The fields to import and their AS types: 

In [2]:
def get_AS_type(field):
    str_types = [bool, int, float, str]
    if isinstance(field, list):
        return "Collection(Edm.String)"
    if any([isinstance(field, i) for i in str_types]):
        return "Edm.String"
    return False

fields_types = {key: get_AS_type(source_json[key]) for key in source_json.keys()}

fields_types

{'HotelId': 'Edm.String',
 'HotelName': 'Edm.String',
 'Description': 'Edm.String',
 'Description_fr': 'Edm.String',
 'Category': 'Edm.String',
 'Tags': 'Collection(Edm.String)',
 'ParkingIncluded': 'Edm.String',
 'LastRenovationDate': 'Edm.String',
 'Rating': 'Edm.String',
 'StreetAddress': 'Edm.String',
 'City': 'Edm.String',
 'StateProvince': 'Edm.String',
 'PostalCode': 'Edm.String',
 'Country': 'Edm.String'}

### Pick your key field:

In [3]:
key_field = 'HotelId'

## Generate your index schema

The index is generated based on '*.assets/template_index_schema.json*.' 
Essentially the following code adds the data fields to this file. 
(You already can find the final version the following code generates for comparison: '*.assets/sample_index_schema.json*.') 
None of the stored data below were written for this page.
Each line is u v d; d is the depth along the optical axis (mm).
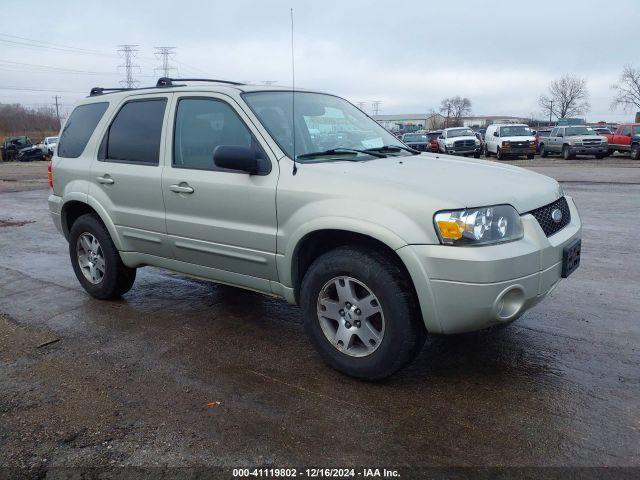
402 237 3223
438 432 3025
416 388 3521
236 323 4746
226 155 3713
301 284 3838
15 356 4129
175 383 3658
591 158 28953
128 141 4871
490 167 4148
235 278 4238
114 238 4992
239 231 4004
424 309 3250
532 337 4281
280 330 4570
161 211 4547
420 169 3781
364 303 3484
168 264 4699
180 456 2867
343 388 3543
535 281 3316
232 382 3658
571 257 3631
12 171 27781
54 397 3496
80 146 5340
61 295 5629
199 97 4363
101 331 4605
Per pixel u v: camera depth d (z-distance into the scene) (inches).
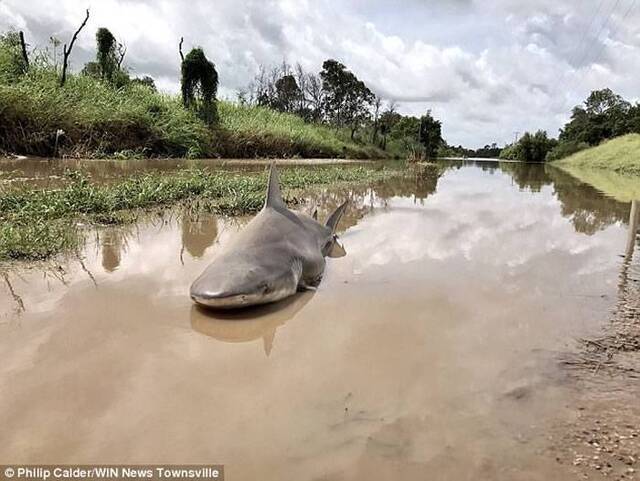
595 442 86.7
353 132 2068.2
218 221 278.1
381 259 215.2
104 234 233.5
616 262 218.4
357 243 247.4
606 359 119.7
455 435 87.7
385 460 80.4
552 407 97.8
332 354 119.3
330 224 251.6
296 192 452.1
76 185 295.4
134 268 181.2
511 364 116.0
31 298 147.7
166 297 152.3
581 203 461.7
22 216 245.0
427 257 219.5
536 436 88.3
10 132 574.6
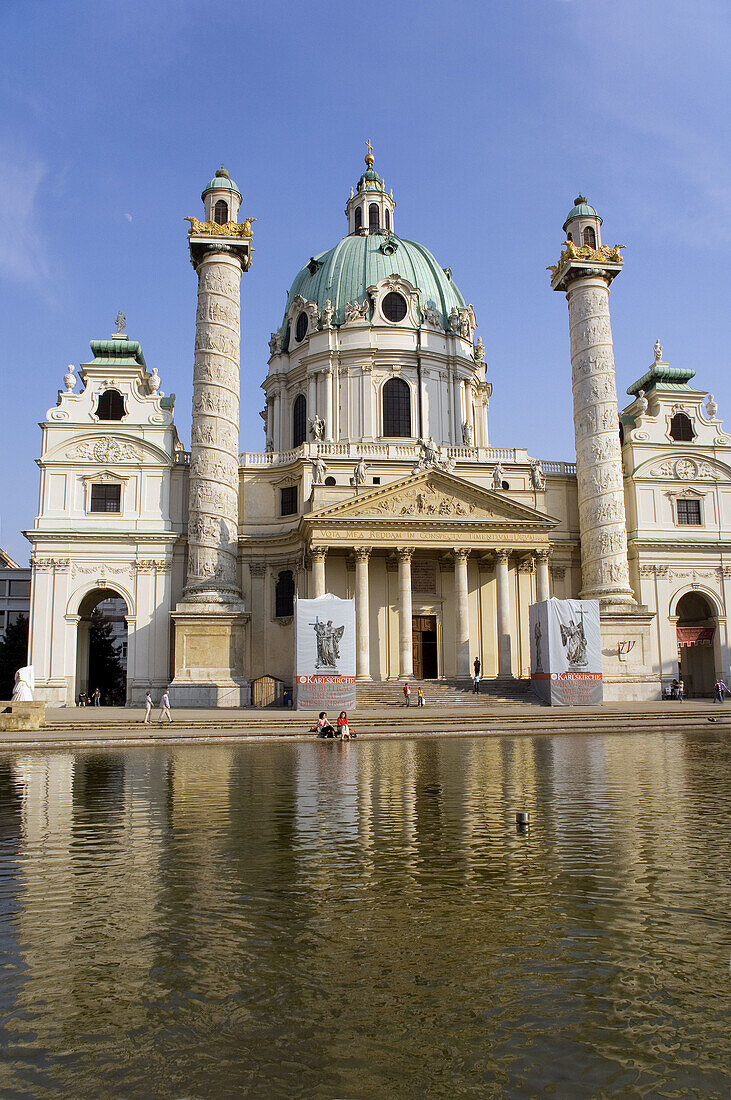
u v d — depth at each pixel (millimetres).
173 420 60312
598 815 16297
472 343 72312
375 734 34688
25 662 72062
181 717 41844
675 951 9016
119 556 57750
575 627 49031
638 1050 6852
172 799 18562
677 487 63125
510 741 32625
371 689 50500
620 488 58125
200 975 8438
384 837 14508
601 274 59625
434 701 48812
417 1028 7258
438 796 18734
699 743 31078
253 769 24031
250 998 7883
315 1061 6691
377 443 63188
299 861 12883
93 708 52844
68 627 56750
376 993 7992
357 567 54594
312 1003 7770
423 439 64500
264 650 59594
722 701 54625
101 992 8031
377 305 68062
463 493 56031
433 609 59438
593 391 58594
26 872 12312
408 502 55562
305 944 9289
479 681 53375
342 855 13242
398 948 9156
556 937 9461
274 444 70750
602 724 38062
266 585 60312
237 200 57812
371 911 10430
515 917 10164
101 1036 7133
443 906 10609
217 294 55719
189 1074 6484
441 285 72000
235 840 14336
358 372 66688
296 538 58719
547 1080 6387
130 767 24781
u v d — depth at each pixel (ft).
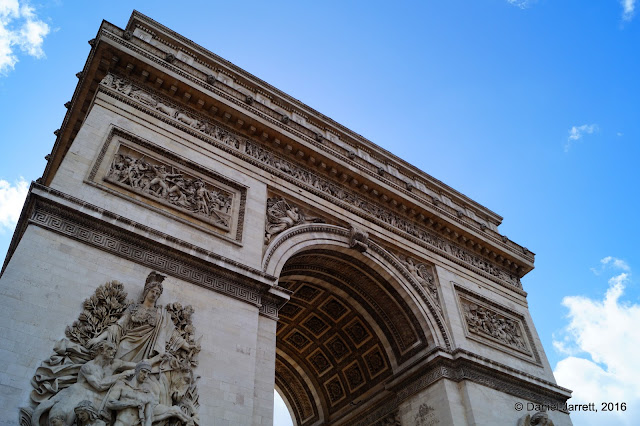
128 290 88.38
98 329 80.43
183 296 94.22
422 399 133.80
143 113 116.88
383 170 160.97
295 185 136.15
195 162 117.70
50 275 81.56
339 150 153.48
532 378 144.77
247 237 113.70
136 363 78.79
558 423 141.90
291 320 162.61
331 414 165.07
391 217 156.97
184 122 124.47
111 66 118.32
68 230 87.81
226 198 118.32
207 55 146.10
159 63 123.44
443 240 167.94
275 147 139.74
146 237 94.94
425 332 139.44
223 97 131.95
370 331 153.89
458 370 133.18
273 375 98.63
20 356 71.92
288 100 157.89
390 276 142.00
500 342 152.46
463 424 123.75
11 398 68.18
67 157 97.55
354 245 137.18
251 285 104.73
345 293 150.82
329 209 139.54
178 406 80.02
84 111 125.39
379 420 145.89
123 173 104.32
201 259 99.60
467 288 158.10
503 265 181.27
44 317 77.15
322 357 168.45
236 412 86.94
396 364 146.41
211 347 91.20
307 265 141.59
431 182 182.80
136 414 72.95
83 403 67.77
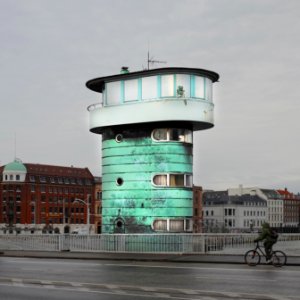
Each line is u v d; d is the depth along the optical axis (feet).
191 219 127.03
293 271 76.13
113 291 56.13
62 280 66.13
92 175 576.20
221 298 51.11
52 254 111.55
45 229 495.82
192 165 128.77
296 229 341.00
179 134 126.41
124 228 126.31
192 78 124.57
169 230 123.03
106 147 132.57
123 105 126.82
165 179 124.47
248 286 59.36
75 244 120.06
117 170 129.08
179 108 121.39
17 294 54.54
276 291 55.52
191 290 56.39
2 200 512.22
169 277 68.74
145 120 123.34
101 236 116.88
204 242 108.68
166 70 123.03
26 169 523.29
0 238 130.82
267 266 84.64
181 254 105.81
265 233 86.22
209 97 128.67
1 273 75.15
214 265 87.61
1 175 518.37
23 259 104.78
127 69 140.67
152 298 51.16
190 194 127.13
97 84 136.67
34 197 522.88
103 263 93.20
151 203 124.16
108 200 130.31
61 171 552.41
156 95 124.06
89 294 54.08
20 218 510.99
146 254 106.93
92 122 133.18
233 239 110.93
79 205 556.51
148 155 125.59
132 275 71.61
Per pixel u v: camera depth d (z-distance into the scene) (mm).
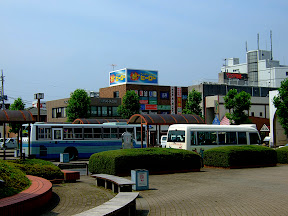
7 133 77250
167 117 31016
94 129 30594
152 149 19031
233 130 26234
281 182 15172
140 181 13414
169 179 16438
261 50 89312
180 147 24391
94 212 7668
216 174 18438
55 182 15141
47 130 28703
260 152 22453
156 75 65562
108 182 14031
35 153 28062
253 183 14867
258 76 88250
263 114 65188
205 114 64125
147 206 10539
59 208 10016
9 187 9570
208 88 65562
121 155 17094
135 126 32719
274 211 9203
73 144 29484
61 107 65250
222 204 10297
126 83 62344
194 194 12211
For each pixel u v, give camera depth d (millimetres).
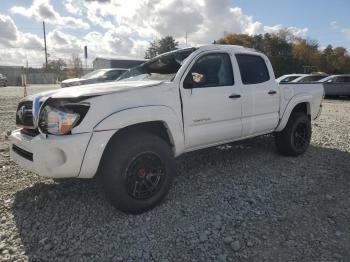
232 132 4926
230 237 3396
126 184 3662
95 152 3506
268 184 4812
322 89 6730
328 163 5855
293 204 4188
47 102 3633
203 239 3369
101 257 3078
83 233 3457
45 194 4309
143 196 3805
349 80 22438
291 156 6125
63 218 3750
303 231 3559
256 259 3090
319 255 3148
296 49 70375
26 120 3889
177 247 3248
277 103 5648
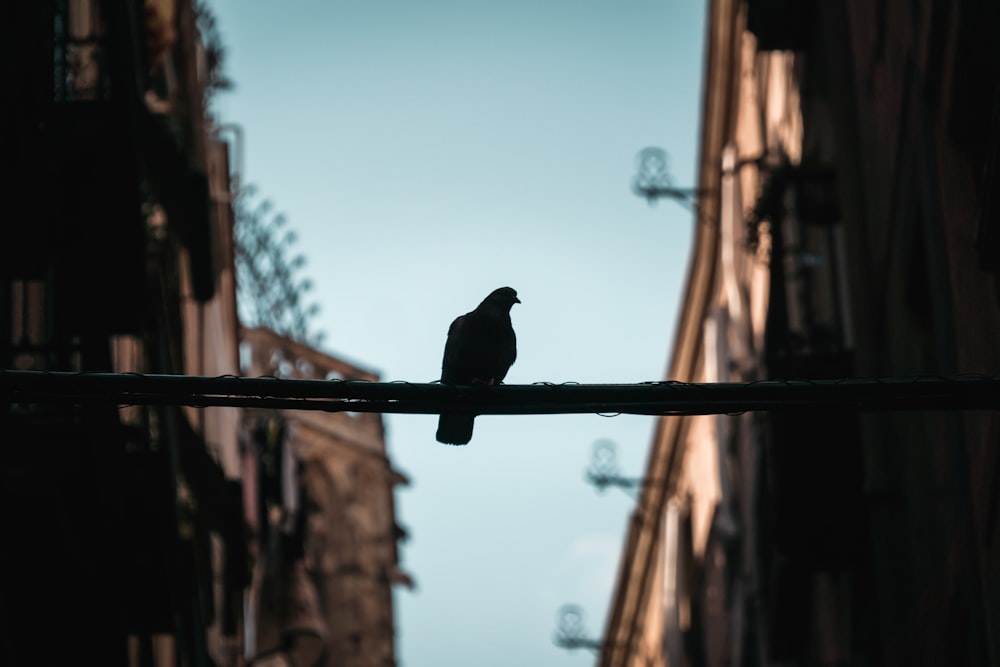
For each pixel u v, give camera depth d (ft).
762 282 94.17
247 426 132.77
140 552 55.01
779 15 74.64
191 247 81.61
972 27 43.55
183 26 85.35
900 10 52.31
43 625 50.98
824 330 67.41
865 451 60.49
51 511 47.60
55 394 32.04
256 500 127.44
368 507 203.62
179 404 32.65
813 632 80.79
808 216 69.92
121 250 55.42
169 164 75.10
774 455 65.00
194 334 97.66
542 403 32.91
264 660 157.17
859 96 61.57
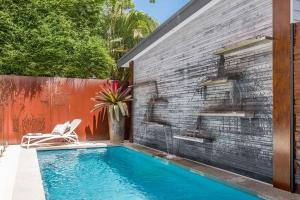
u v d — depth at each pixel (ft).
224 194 16.60
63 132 33.78
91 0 49.24
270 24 16.34
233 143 19.47
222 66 20.54
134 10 62.44
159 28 28.09
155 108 31.65
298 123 14.52
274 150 15.74
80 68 48.11
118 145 34.99
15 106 34.88
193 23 24.31
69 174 21.91
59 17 44.65
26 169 19.62
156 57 31.60
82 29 48.67
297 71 14.60
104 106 38.11
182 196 16.28
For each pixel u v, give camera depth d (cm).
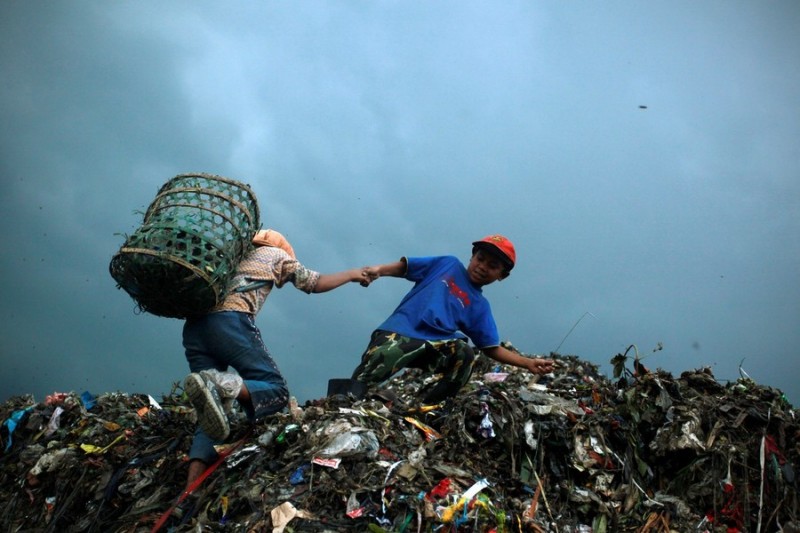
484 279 572
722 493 495
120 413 589
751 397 572
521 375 693
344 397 525
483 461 491
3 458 572
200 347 471
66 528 500
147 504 473
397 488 428
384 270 570
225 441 488
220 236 441
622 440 519
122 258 435
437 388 557
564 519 463
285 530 402
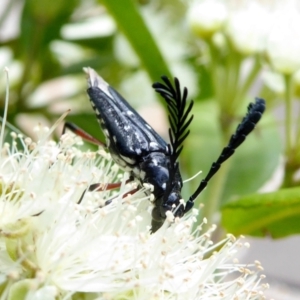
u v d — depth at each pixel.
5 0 0.19
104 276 0.12
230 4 0.15
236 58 0.15
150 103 0.18
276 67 0.15
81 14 0.18
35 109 0.17
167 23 0.18
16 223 0.12
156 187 0.13
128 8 0.14
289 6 0.15
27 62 0.16
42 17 0.16
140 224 0.13
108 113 0.13
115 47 0.18
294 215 0.14
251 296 0.13
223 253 0.13
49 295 0.12
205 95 0.17
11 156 0.13
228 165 0.15
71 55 0.18
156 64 0.15
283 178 0.15
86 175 0.13
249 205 0.14
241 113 0.16
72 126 0.14
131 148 0.13
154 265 0.12
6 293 0.12
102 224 0.12
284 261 0.21
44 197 0.12
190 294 0.12
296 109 0.17
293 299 0.20
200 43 0.18
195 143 0.16
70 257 0.12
Once the index schema is created, you can modify its other parameters directly in the JSON file. (However, it is essential to consult reference materials before making any changes since not all combinations are allowed.)

Name your index and the JSON file with it: 

In [4]:
my_index_name = 'my-first-index'
my_index_schema_file = 'my_index_schema.json'

Now let's create the schema: 

In [5]:
def create_field(field_sample, field_name, field_type, key):
    """
        This function creates a field description field to be added to the index schema 
        
        Args:
         field_sample (dict): a field description template  
         field_name (str): a name of the added field
         field_type (str): the type of the added field
         key (bool): whether the field is the key field  
    """
    sample = dict(field_sample)
    sample['name'] = field_name
    sample['type'] = field_type
    sample['key'] = key
    if (not key):
        sample['searchable'] = True
    if 'Collection' in field_type:
        sample['sortable'] = False
    return sample 

#read the index schema template
with open('./assets/template_index_schema.json') as f:
    index_schema = json.loads(f.read()) 

#assign the new name
index_schema['name'] = my_index_name

#get the template for the field description
sample_field = index_schema['fields'][0]
index_schema['fields'] = []

#add the decriptions of the fields to the template and save the modified schema template 
try:
    index_schema['fields'] = [create_field(sample_field, key, fields_types[key], key == key_field) for key in fields_types.keys()]
    
    with open('./assets/' + my_index_schema_file, 'w') as f:
        json.dump(index_schema, f)
    
    print('Your index schema is successfully created!')
except Exception as ex:
    print(ex)

Your index schema is successfully created!


Now you should have your new index schema saved in *assets* folder.